Heightening racial tensions
Stop AAPI Hate says most perpetrators of self-reported hate incidents against Asian Americans are white, but African Americans and Hispanics are the perpetrators in a number of violent attacks recorded on video. Analysts say this adds to intergroup tensions, even though Blacks and Hispanics are themselves the targets of hate crimes.
“Sadly, even those who don’t subscribe directly to white supremacy still can fall victim to it in terms of their own thinking,” Kulkarni says.
Michelle, the Long Beach attack victim, says her attacker was African American and so was the young man who saved her.
Wilson, the student athlete, is mixed race, with a white father and Black mother. He has lived in Hong Kong, Taiwan and Beijing, and he and his family speak Mandarin, thanks to his father’s service as a U.S. diplomat in China.
The Wilsons “saved my life,” Michelle says.
The United States is a nation of immigrants, and its 22 million Asian Americans are a diverse group, note researchers at the Pew Research Center.
But one-third of them fear threats and physical attacks, and 80% say violence against Asian Americans is rising.
Searching for solutions
Hate incidents have Asian Americans searching for solutions, individually and through organizations.
Michelle believes Chinese Americans are scapegoats for frustration with the coronavirus and the economic problems it has brought. The hatred is misdirected, she notes, adding, “I’ve been living here for over 20 years. I’m as American as any other American.”
She is encouraged by those who came to her aid and says Americans must “create a positive culture that unites people.”
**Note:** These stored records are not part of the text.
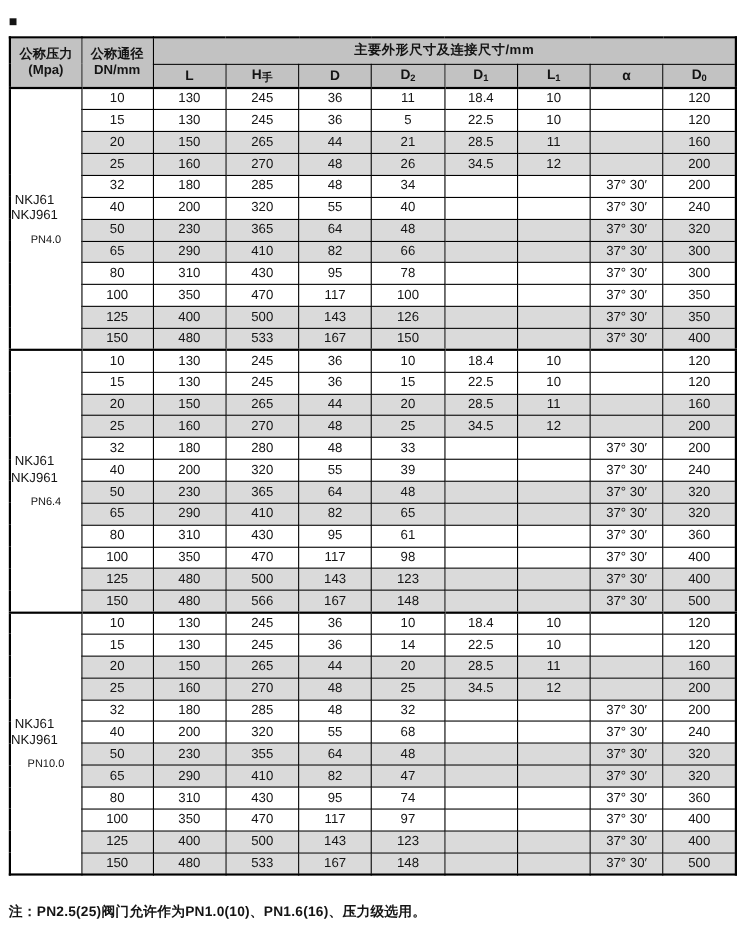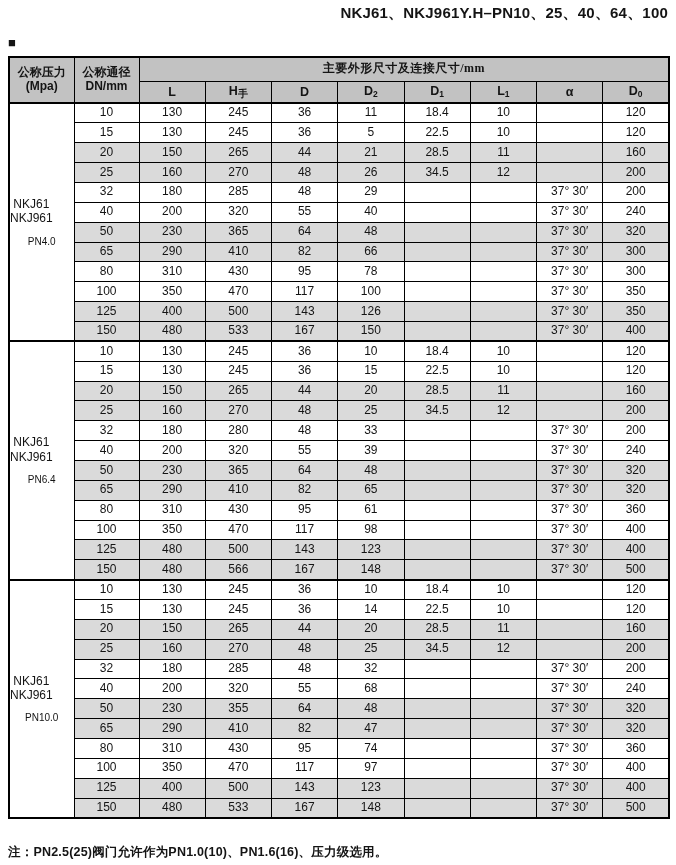--- a/index.html
+++ b/index.html
@@ -48,7 +48,6 @@
 
 <div class="page">
 
-  <div class="page-title">NKJ61、NKJ961Y.H–PN10、25、40、64、100</div>
 
   <div class="section-heading">
     <span class="section-bullet">■</span>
Tanny Jiraprapasuke says discussion about China and the coronavirus pandemic sparked the insults directed at her and shows “how words really matter.”
The Quincy Institute’s Jessica Lee says politicians must tamp down rhetoric that may unintentionally inflame racial tensions.
May Lee, of USC, credits social media with exposing a wide-ranging problem and creating incentive for change. She believes schools can do a better job of highlighting Asian American contributions to the American story, and notes that Illinois and New Jersey have mandated Asian American history classes in their public schools. It is a history unknown to many Americans, she adds.
Kulkarni says a national commission to discourage hatred could be modeled on local initiatives. In Los Angeles, the Human Relations Commission works to defuse racial tensions, and New York City’s Commission on Human Rights enforces human rights laws. And there are similar programs in other cities.
All say that recognizing the problem of hatred against Asian Americans and Pacific Islanders is the first step in addressing it.
VOA’s Elizabeth Lee contributed to this report.